Provided records:
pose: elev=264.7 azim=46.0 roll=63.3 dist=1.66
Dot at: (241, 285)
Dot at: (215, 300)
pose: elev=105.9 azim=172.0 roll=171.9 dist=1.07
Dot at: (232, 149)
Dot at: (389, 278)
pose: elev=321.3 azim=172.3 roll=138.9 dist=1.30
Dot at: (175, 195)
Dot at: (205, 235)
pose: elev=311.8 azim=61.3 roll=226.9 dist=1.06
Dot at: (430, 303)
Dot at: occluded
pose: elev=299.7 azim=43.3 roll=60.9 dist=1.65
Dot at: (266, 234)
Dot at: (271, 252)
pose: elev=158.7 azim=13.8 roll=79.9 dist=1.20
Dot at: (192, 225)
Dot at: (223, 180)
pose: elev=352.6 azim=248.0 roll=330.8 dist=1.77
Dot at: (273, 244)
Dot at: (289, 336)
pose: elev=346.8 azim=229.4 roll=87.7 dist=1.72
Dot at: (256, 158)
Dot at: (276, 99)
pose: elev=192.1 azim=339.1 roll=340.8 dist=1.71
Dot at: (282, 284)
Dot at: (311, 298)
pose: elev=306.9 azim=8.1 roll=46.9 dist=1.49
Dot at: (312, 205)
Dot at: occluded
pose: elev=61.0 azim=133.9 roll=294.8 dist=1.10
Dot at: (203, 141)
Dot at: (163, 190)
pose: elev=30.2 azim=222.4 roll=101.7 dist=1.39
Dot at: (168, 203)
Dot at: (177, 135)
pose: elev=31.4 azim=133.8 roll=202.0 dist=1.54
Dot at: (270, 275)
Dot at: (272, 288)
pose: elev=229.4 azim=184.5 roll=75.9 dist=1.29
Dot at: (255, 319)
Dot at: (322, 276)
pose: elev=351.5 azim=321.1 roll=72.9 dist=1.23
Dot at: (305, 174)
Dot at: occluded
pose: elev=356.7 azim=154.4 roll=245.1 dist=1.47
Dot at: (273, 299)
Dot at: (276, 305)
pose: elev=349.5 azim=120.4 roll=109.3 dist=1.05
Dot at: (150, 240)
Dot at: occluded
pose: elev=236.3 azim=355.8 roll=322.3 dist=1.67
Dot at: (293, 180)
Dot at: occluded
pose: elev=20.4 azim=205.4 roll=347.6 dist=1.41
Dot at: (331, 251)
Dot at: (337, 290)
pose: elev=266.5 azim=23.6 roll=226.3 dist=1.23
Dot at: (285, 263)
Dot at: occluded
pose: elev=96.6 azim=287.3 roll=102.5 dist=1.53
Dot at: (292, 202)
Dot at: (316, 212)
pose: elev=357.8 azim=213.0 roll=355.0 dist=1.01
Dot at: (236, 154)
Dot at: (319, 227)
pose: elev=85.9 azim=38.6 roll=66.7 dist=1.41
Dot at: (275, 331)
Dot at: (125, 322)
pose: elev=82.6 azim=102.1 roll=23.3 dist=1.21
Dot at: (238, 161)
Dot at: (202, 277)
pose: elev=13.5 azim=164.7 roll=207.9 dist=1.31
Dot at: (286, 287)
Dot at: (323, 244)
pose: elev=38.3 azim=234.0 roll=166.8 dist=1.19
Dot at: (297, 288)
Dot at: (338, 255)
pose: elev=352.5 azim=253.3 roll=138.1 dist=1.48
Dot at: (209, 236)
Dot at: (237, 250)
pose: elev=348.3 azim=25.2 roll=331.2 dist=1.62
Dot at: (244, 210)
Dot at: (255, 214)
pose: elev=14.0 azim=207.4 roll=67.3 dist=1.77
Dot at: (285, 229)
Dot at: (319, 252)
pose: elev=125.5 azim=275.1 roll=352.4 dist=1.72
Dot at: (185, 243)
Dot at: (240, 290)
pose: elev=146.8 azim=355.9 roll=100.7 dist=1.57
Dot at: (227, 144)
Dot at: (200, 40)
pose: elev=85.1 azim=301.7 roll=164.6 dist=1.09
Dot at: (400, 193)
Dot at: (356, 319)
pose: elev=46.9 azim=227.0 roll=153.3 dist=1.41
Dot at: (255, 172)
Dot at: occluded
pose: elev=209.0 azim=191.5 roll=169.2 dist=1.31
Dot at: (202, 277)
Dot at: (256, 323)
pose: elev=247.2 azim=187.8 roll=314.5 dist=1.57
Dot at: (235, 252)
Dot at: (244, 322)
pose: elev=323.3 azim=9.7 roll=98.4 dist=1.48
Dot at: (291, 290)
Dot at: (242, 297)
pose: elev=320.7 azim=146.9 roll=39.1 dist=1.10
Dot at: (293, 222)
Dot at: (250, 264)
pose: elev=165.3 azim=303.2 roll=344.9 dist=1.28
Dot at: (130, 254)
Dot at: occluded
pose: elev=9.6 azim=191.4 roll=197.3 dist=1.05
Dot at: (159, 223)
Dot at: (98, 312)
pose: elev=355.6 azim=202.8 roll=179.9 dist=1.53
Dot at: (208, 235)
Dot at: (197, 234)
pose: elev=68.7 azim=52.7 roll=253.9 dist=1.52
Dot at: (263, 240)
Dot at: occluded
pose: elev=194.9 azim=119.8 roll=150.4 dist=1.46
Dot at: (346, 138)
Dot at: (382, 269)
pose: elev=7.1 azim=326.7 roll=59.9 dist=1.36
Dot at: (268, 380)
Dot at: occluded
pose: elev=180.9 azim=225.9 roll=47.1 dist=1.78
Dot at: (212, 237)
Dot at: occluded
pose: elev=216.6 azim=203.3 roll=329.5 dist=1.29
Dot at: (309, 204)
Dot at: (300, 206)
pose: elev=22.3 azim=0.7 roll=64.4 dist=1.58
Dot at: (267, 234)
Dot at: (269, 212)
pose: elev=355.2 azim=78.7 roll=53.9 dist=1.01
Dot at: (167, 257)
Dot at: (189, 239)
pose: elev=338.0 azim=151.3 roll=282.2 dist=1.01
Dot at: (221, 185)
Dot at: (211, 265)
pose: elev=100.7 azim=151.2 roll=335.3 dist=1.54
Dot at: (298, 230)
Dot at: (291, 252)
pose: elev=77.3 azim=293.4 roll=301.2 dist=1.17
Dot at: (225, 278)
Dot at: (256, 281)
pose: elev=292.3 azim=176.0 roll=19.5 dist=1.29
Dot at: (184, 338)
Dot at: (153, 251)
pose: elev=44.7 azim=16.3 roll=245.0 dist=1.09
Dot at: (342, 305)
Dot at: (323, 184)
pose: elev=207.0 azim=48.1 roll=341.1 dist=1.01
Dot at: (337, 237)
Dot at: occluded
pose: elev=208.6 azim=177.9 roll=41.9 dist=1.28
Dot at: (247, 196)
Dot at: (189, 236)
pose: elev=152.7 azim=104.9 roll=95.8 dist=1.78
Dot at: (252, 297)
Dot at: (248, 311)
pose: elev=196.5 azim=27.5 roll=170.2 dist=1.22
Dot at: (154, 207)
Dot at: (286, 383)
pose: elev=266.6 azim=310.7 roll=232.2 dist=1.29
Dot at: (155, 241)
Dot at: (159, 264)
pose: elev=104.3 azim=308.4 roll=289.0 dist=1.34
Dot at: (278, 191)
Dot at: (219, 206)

Problem description: Rewrite all of the material above, replacing each "dist" with "distance" and changing nothing else.

Reply:
pose: elev=264.7 azim=46.0 roll=63.3 distance=1.66
Dot at: (241, 285)
Dot at: (215, 300)
pose: elev=105.9 azim=172.0 roll=171.9 distance=1.07
Dot at: (232, 149)
Dot at: (389, 278)
pose: elev=321.3 azim=172.3 roll=138.9 distance=1.30
Dot at: (175, 195)
Dot at: (205, 235)
pose: elev=311.8 azim=61.3 roll=226.9 distance=1.06
Dot at: (430, 303)
Dot at: occluded
pose: elev=299.7 azim=43.3 roll=60.9 distance=1.65
Dot at: (266, 234)
Dot at: (271, 252)
pose: elev=158.7 azim=13.8 roll=79.9 distance=1.20
Dot at: (192, 225)
Dot at: (223, 180)
pose: elev=352.6 azim=248.0 roll=330.8 distance=1.77
Dot at: (273, 244)
Dot at: (289, 336)
pose: elev=346.8 azim=229.4 roll=87.7 distance=1.72
Dot at: (256, 158)
Dot at: (276, 99)
pose: elev=192.1 azim=339.1 roll=340.8 distance=1.71
Dot at: (282, 284)
Dot at: (311, 298)
pose: elev=306.9 azim=8.1 roll=46.9 distance=1.49
Dot at: (312, 205)
Dot at: occluded
pose: elev=61.0 azim=133.9 roll=294.8 distance=1.10
Dot at: (203, 141)
Dot at: (163, 190)
pose: elev=30.2 azim=222.4 roll=101.7 distance=1.39
Dot at: (168, 203)
Dot at: (177, 135)
pose: elev=31.4 azim=133.8 roll=202.0 distance=1.54
Dot at: (270, 275)
Dot at: (272, 288)
pose: elev=229.4 azim=184.5 roll=75.9 distance=1.29
Dot at: (255, 319)
Dot at: (322, 276)
pose: elev=351.5 azim=321.1 roll=72.9 distance=1.23
Dot at: (305, 174)
Dot at: occluded
pose: elev=356.7 azim=154.4 roll=245.1 distance=1.47
Dot at: (273, 299)
Dot at: (276, 305)
pose: elev=349.5 azim=120.4 roll=109.3 distance=1.05
Dot at: (150, 240)
Dot at: occluded
pose: elev=236.3 azim=355.8 roll=322.3 distance=1.67
Dot at: (293, 180)
Dot at: occluded
pose: elev=20.4 azim=205.4 roll=347.6 distance=1.41
Dot at: (331, 251)
Dot at: (337, 290)
pose: elev=266.5 azim=23.6 roll=226.3 distance=1.23
Dot at: (285, 263)
Dot at: occluded
pose: elev=96.6 azim=287.3 roll=102.5 distance=1.53
Dot at: (292, 202)
Dot at: (316, 212)
pose: elev=357.8 azim=213.0 roll=355.0 distance=1.01
Dot at: (236, 154)
Dot at: (319, 227)
pose: elev=85.9 azim=38.6 roll=66.7 distance=1.41
Dot at: (275, 331)
Dot at: (125, 322)
pose: elev=82.6 azim=102.1 roll=23.3 distance=1.21
Dot at: (238, 161)
Dot at: (202, 277)
pose: elev=13.5 azim=164.7 roll=207.9 distance=1.31
Dot at: (286, 287)
Dot at: (323, 244)
pose: elev=38.3 azim=234.0 roll=166.8 distance=1.19
Dot at: (297, 288)
Dot at: (338, 255)
pose: elev=352.5 azim=253.3 roll=138.1 distance=1.48
Dot at: (209, 236)
Dot at: (237, 250)
pose: elev=348.3 azim=25.2 roll=331.2 distance=1.62
Dot at: (244, 210)
Dot at: (255, 214)
pose: elev=14.0 azim=207.4 roll=67.3 distance=1.77
Dot at: (285, 229)
Dot at: (319, 252)
pose: elev=125.5 azim=275.1 roll=352.4 distance=1.72
Dot at: (185, 243)
Dot at: (240, 290)
pose: elev=146.8 azim=355.9 roll=100.7 distance=1.57
Dot at: (227, 144)
Dot at: (200, 40)
pose: elev=85.1 azim=301.7 roll=164.6 distance=1.09
Dot at: (400, 193)
Dot at: (356, 319)
pose: elev=46.9 azim=227.0 roll=153.3 distance=1.41
Dot at: (255, 172)
Dot at: occluded
pose: elev=209.0 azim=191.5 roll=169.2 distance=1.31
Dot at: (202, 277)
Dot at: (256, 323)
pose: elev=247.2 azim=187.8 roll=314.5 distance=1.57
Dot at: (235, 252)
Dot at: (244, 322)
pose: elev=323.3 azim=9.7 roll=98.4 distance=1.48
Dot at: (291, 290)
Dot at: (242, 297)
pose: elev=320.7 azim=146.9 roll=39.1 distance=1.10
Dot at: (293, 222)
Dot at: (250, 264)
pose: elev=165.3 azim=303.2 roll=344.9 distance=1.28
Dot at: (130, 254)
Dot at: occluded
pose: elev=9.6 azim=191.4 roll=197.3 distance=1.05
Dot at: (159, 223)
Dot at: (98, 312)
pose: elev=355.6 azim=202.8 roll=179.9 distance=1.53
Dot at: (208, 235)
Dot at: (197, 234)
pose: elev=68.7 azim=52.7 roll=253.9 distance=1.52
Dot at: (263, 240)
Dot at: occluded
pose: elev=194.9 azim=119.8 roll=150.4 distance=1.46
Dot at: (346, 138)
Dot at: (382, 269)
pose: elev=7.1 azim=326.7 roll=59.9 distance=1.36
Dot at: (268, 380)
Dot at: occluded
pose: elev=180.9 azim=225.9 roll=47.1 distance=1.78
Dot at: (212, 237)
Dot at: occluded
pose: elev=216.6 azim=203.3 roll=329.5 distance=1.29
Dot at: (309, 204)
Dot at: (300, 206)
pose: elev=22.3 azim=0.7 roll=64.4 distance=1.58
Dot at: (267, 234)
Dot at: (269, 212)
pose: elev=355.2 azim=78.7 roll=53.9 distance=1.01
Dot at: (167, 257)
Dot at: (189, 239)
pose: elev=338.0 azim=151.3 roll=282.2 distance=1.01
Dot at: (221, 185)
Dot at: (211, 265)
pose: elev=100.7 azim=151.2 roll=335.3 distance=1.54
Dot at: (298, 230)
Dot at: (291, 252)
pose: elev=77.3 azim=293.4 roll=301.2 distance=1.17
Dot at: (225, 278)
Dot at: (256, 281)
pose: elev=292.3 azim=176.0 roll=19.5 distance=1.29
Dot at: (184, 338)
Dot at: (153, 251)
pose: elev=44.7 azim=16.3 roll=245.0 distance=1.09
Dot at: (342, 305)
Dot at: (323, 184)
pose: elev=207.0 azim=48.1 roll=341.1 distance=1.01
Dot at: (337, 237)
Dot at: occluded
pose: elev=208.6 azim=177.9 roll=41.9 distance=1.28
Dot at: (247, 196)
Dot at: (189, 236)
pose: elev=152.7 azim=104.9 roll=95.8 distance=1.78
Dot at: (252, 297)
Dot at: (248, 311)
pose: elev=196.5 azim=27.5 roll=170.2 distance=1.22
Dot at: (154, 207)
Dot at: (286, 383)
pose: elev=266.6 azim=310.7 roll=232.2 distance=1.29
Dot at: (155, 241)
Dot at: (159, 264)
pose: elev=104.3 azim=308.4 roll=289.0 distance=1.34
Dot at: (278, 191)
Dot at: (219, 206)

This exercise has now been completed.